=== WORK TO BE COMPLETED ===
For the entries below, state how many lines contain the word "Socken" and add nothing else.

** Opening THE RECORDS block **

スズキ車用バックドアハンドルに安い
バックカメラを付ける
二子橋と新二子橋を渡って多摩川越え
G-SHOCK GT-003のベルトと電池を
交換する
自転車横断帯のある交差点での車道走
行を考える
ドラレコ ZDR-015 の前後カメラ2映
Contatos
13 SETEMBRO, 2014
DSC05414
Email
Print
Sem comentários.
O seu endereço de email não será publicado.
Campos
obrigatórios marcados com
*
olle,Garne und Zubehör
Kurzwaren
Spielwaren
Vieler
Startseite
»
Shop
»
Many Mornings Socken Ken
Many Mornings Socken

** Closing THE RECORDS block **

=== RESPONSE AREA ===
2